Recently, exponential growth in the market size of carbon fibers has been witnessed.¹⁶⁰ Evaluated at 2.99 billion USD in 2022, the carbon fiber market is forecast to be worth 5.83 billion USD by 2032, with a compound annual growth rate of 6.9%.¹⁶⁰ Comprising at least 92 wt% carbon, the fibers exhibit high flexibility, low density, inertness, heat resistance, and low thermal expansion. In comparison to steel, a 10-fold increment in tensile strength at half the weight has been recorded for carbon fibers.^161,162 Due to their exceptional properties, an influx of their use has been reported in various sectors, including – construction, automotive, aerospace, sports, oil and gas industries, etc. Amongst the various precursors available for the manufacture of carbon fibers, polyacrylonitrile (PAN) is the most widely employed. The expensive PAN precursor (approximating 50% of the manufacturing cost) renders the carbon fibers costly for widescale industrial and commodity composite applications.^163–166 In addition, the environmental concerns posed by the use of petroleum-derived precursors have created interest in greener, renewable, and economical carbon fiber precursors.

In recent times, the use of lignin as a carbon-fiber precursor has gained significant attention.^167–171 This is primarily due to the vast availability, high carbon content, and high post-carbonization yield exhibited by lignin.^168,170 However, the process of spinning carbon-fibers from lignin includes a series of processing steps – spinning (solution spinning, melt spinning, and electrospinning), pre-oxidation, and carbonization (low temperature or high temperature) (Fig. 9).¹⁷² In a critical review by Fang et al., an in-depth overview of manufacturing and applications of lignin-based carbon fibers and nanofibers was presented.¹⁷¹

Fig. 9 (a) Process of spinning carbon-fibers from lignin, (b) electrospinning apparatus, (c) SEM micrograph of a carbon fiber, (d) SEM micrograph of a cluster of carbon fibers (cross-section), and (e) and (f) SEM micrographs highlighting surface morphology of the carbon fibers (reproduced from ref. 179 with permission from Elsevier, copyright 2016).

### [Available data]

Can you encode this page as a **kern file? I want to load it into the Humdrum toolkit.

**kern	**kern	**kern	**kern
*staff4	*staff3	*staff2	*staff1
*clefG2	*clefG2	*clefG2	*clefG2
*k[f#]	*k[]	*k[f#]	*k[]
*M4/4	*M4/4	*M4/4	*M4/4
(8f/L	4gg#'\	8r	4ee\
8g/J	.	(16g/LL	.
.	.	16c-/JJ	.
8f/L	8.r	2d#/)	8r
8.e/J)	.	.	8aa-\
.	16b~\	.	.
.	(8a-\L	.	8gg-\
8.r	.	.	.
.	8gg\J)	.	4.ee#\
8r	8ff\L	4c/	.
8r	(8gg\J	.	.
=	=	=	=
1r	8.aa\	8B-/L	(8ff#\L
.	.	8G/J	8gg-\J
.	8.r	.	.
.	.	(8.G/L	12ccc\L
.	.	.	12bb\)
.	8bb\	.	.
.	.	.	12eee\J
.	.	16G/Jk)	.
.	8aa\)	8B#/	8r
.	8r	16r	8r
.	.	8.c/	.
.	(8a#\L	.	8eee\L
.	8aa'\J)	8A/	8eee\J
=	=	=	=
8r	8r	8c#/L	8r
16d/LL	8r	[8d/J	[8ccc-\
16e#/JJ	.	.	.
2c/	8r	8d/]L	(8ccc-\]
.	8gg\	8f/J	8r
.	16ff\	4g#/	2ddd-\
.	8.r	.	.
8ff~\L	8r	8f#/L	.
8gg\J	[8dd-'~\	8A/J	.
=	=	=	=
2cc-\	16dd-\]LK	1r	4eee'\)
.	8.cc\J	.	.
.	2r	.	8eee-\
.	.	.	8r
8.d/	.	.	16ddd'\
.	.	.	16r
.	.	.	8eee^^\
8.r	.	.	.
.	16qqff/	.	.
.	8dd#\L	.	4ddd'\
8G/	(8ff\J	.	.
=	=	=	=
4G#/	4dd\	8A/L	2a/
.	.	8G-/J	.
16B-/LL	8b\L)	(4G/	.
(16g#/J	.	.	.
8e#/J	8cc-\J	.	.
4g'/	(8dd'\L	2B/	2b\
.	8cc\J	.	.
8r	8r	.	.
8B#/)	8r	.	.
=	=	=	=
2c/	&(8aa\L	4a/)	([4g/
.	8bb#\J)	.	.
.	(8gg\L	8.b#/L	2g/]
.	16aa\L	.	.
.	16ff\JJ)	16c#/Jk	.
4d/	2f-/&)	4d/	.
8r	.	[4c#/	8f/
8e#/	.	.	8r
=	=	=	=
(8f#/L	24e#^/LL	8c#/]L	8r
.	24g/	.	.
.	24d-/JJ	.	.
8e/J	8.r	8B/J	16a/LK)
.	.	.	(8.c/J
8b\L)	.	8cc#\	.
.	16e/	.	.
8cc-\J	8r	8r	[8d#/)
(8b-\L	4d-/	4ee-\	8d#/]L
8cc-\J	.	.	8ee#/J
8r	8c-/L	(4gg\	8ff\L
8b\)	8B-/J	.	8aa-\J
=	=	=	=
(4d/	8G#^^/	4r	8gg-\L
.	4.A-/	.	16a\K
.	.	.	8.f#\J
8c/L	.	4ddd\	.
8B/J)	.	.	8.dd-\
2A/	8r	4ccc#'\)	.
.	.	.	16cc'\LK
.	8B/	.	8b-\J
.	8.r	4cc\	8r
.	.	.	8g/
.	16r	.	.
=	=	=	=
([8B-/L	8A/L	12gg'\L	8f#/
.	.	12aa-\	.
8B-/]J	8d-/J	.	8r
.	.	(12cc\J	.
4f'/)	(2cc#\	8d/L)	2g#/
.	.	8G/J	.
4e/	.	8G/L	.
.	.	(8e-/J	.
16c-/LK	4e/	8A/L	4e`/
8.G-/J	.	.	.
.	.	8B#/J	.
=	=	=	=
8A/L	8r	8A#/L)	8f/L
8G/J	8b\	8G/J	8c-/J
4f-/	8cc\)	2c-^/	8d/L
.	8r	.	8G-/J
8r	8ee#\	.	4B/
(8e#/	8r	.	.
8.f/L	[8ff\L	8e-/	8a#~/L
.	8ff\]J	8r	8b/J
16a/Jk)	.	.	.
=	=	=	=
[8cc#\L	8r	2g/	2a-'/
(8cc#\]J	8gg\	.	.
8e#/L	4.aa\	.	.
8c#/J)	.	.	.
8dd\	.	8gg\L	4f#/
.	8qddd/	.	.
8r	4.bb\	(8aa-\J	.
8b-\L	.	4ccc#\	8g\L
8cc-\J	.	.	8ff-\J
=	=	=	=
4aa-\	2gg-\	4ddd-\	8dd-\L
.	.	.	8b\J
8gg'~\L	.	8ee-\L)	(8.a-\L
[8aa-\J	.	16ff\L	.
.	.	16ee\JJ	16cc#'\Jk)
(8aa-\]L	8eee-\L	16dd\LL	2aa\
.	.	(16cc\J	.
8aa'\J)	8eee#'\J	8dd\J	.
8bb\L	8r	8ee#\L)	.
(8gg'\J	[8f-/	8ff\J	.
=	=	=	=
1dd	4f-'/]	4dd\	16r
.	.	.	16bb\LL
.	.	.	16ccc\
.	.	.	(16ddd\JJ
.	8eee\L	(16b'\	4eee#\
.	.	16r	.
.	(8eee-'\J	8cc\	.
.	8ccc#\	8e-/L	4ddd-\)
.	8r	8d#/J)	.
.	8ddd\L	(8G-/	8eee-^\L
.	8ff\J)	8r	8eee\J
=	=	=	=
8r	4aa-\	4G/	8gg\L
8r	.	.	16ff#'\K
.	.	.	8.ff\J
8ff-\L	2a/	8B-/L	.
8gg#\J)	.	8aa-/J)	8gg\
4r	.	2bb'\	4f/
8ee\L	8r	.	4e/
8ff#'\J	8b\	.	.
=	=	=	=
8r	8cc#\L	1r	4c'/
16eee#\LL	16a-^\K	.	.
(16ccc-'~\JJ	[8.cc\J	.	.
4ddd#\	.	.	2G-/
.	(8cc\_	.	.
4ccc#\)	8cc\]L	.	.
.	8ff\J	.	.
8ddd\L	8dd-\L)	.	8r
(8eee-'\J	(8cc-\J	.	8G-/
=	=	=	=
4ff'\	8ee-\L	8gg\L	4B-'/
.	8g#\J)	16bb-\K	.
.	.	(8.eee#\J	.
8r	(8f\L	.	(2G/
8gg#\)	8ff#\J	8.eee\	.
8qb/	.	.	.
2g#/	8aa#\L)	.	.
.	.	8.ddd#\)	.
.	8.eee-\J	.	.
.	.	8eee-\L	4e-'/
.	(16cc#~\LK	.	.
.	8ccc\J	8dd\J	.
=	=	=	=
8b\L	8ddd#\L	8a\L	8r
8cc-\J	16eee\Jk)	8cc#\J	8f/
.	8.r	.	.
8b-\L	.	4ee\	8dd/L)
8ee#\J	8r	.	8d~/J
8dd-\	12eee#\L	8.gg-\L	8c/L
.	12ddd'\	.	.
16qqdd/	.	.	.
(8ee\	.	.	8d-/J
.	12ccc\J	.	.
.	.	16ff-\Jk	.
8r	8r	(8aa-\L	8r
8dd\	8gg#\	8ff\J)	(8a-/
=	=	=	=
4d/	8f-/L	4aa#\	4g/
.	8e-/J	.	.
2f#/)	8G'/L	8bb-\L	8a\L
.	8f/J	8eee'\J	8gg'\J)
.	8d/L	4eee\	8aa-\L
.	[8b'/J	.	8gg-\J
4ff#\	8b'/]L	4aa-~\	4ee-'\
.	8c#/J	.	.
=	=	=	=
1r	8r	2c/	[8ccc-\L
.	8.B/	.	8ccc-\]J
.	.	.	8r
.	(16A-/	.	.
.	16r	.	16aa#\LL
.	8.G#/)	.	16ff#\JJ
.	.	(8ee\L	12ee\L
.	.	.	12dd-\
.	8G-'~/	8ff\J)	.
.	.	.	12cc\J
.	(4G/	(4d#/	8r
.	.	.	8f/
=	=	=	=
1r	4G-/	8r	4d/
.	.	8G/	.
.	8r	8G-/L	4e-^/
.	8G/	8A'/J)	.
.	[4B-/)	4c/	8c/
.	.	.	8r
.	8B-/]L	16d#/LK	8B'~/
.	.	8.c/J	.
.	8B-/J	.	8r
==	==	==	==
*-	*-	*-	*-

### [About this exercise]
Please transcribe the portion of the carbon fiber passage starting with "Fig. 9 (a) Process" and going on through "Elsevier, copyright 2016).".

### [Output of the exercise]
Fig. 9 (a) Process of spinning carbon-fibers from lignin, (b) electrospinning apparatus, (c) SEM micrograph of a carbon fiber, (d) SEM micrograph of a cluster of carbon fibers (cross-section), and (e) and (f) SEM micrographs highlighting surface morphology of the carbon fibers (reproduced from ref. 179 with permission from Elsevier, copyright 2016).